Em determinados contextos, características nacionais como a alta distância do poder, forte coletivismo, tendência à evitação de incertezas e orientação pouco competitiva moldam expectativas sobre como o reconhecimento deveria ocorrer. Nessas culturas, a ideia de que indivíduos devem se destacar para receber recompensas diferenciadas muitas vezes contraria percepções de justiça, ameaça a coesão grupal e gera tensões dentro das equipes. Em vez de gerar motivação, sistemas baseados exclusivamente no mérito individual podem ser percebidos como divisivos ou injustos, corroendo a confiança e a cooperação no ambiente de trabalho.
Apesar disso, há sinais de mudança. Pesquisas com trabalhadores mostram que, mesmo inseridos em culturas mais coletivistas e hierárquicas, muitos profissionais já demonstram maior abertura ao princípio da equidade, ou seja, à lógica de que recompensas devem variar conforme a contribuição individual. Esse movimento revela uma possível transformação nas expectativas dos trabalhadores, influenciada por novas dinâmicas econômicas, maior exposição a práticas globais e mudanças no mercado de trabalho.
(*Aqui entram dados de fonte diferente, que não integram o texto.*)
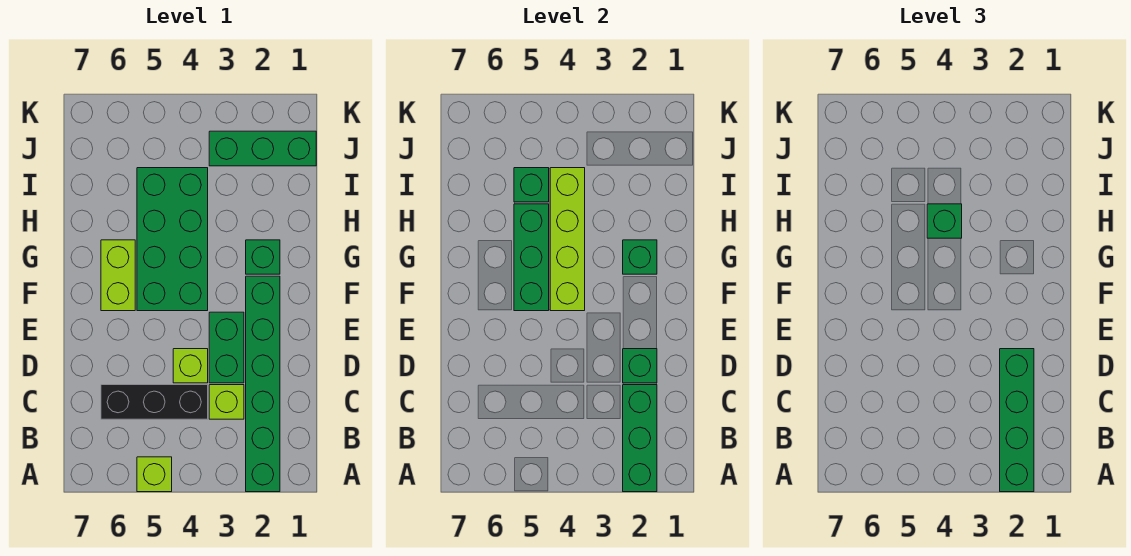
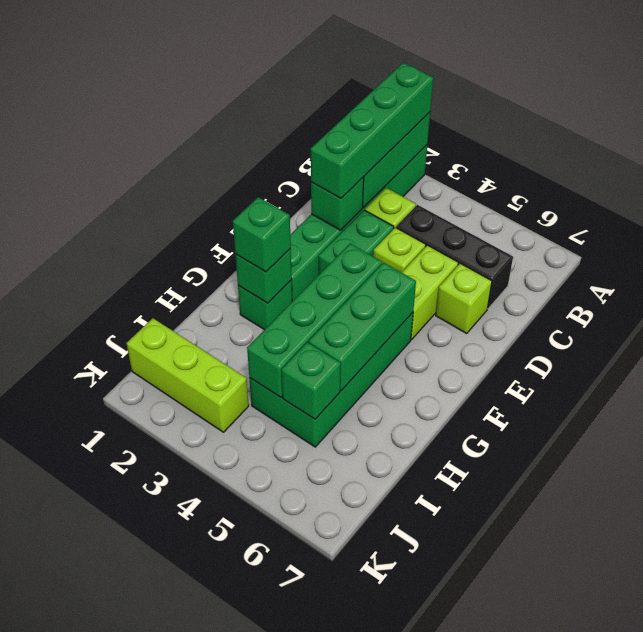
lime 1x1 brick [137,457,172,492] -> lime 1x1 brick moved to [436,263,492,333]
lime 1x4 brick [550,168,585,311] -> green 1x4 brick [247,244,382,397]
lime 1x2 brick [101,240,135,311] -> lime 1x2 brick moved to [402,245,458,339]
green 1x1 brick [927,204,962,238] -> green 1x1 brick moved to [233,197,291,272]
green 1x3 brick [209,131,316,166] -> lime 1x3 brick [126,318,249,432]

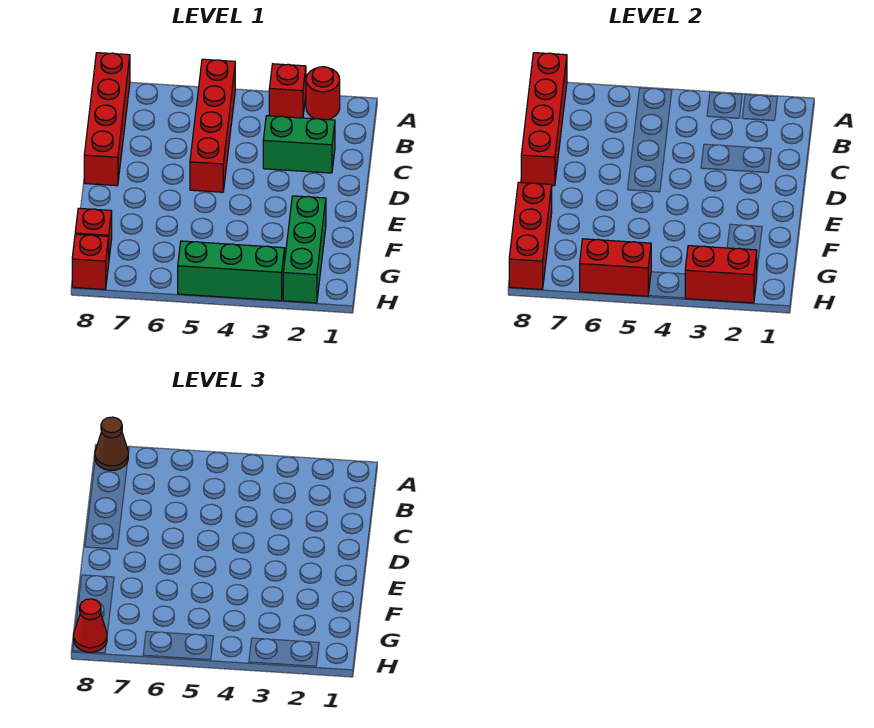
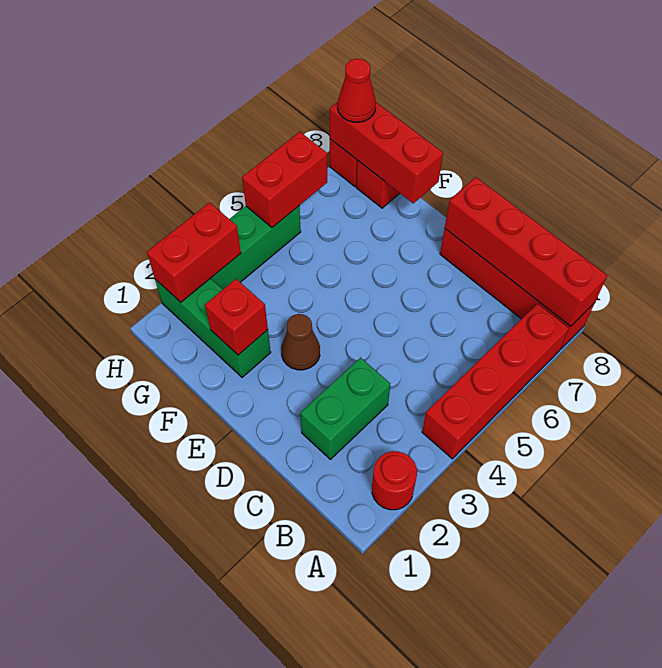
red 1x1 brick [269,64,306,118] -> red 1x1 brick moved to [205,279,268,355]
red 1x4 brick [190,59,235,192] -> red 1x4 brick turned to [422,303,569,459]
brown 1x1 cone [95,417,128,470] -> brown 1x1 cone moved to [281,314,320,370]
Ainda assim, essa abertura não significa que a cultura como um todo tenha se alterado; valores sociais tendem a ser mais estáveis do que atitudes momentâneas.
Essa aparente contradição — entre um contexto cultural que não favorece fortemente recompensas por desempenho e uma força de trabalho que começa a aceitá-las — cria um desafio importante para profissionais de RH. A adoção de sistemas variáveis não pode se basear unicamente em tendências internacionais ou pressões corporativas. É necessário compreender profundamente como os trabalhadores percebem justiça, reconhecimento e pertencimento, além de analisar quais práticas de remuneração fortalecem e quais fragilizam a cultura organizacional existente.
Outro ponto crítico é que não existe homogeneidade cultural. Organizações que atuam em países com grande diversidade interna convivem com múltiplas formas de interpretar autoridade, hierarquia, meritocracia e coletividade. Aplicar um mesmo modelo de recompensa de forma uniforme — ignorando diferenças regionais, geracionais ou setoriais — pode gerar ainda mais dissonância e desgaste.
Diante dessas nuances, torna-se essencial que sistemas de reconhecimento e recompensa sejam desenhados de forma contextualizada. Isso implica considerar não apenas valores culturais amplos, mas também práticas cotidianas, expectativas dos empregados, dinâmicas das equipes e os tipos de comportamento que a organização realmente deseja incentivar. Em vez de importar modelos prontos, as empresas precisam construir soluções próprias, culturalmente sensíveis e ajustadas às realidades locais.
Pensar recompensas de forma estratégica significa, acima de tudo, reconhecer que motivar pessoas não é apenas uma questão de números ou metas, mas de alinhamento entre práticas, valores e identidade coletiva. Quando esse alinhamento é respeitado, políticas de reconhecimento se tornam sustentáveis, fortalecem o engajamento e contribuem para ambientes de trabalho mais coerentes, integrados e saudáveis.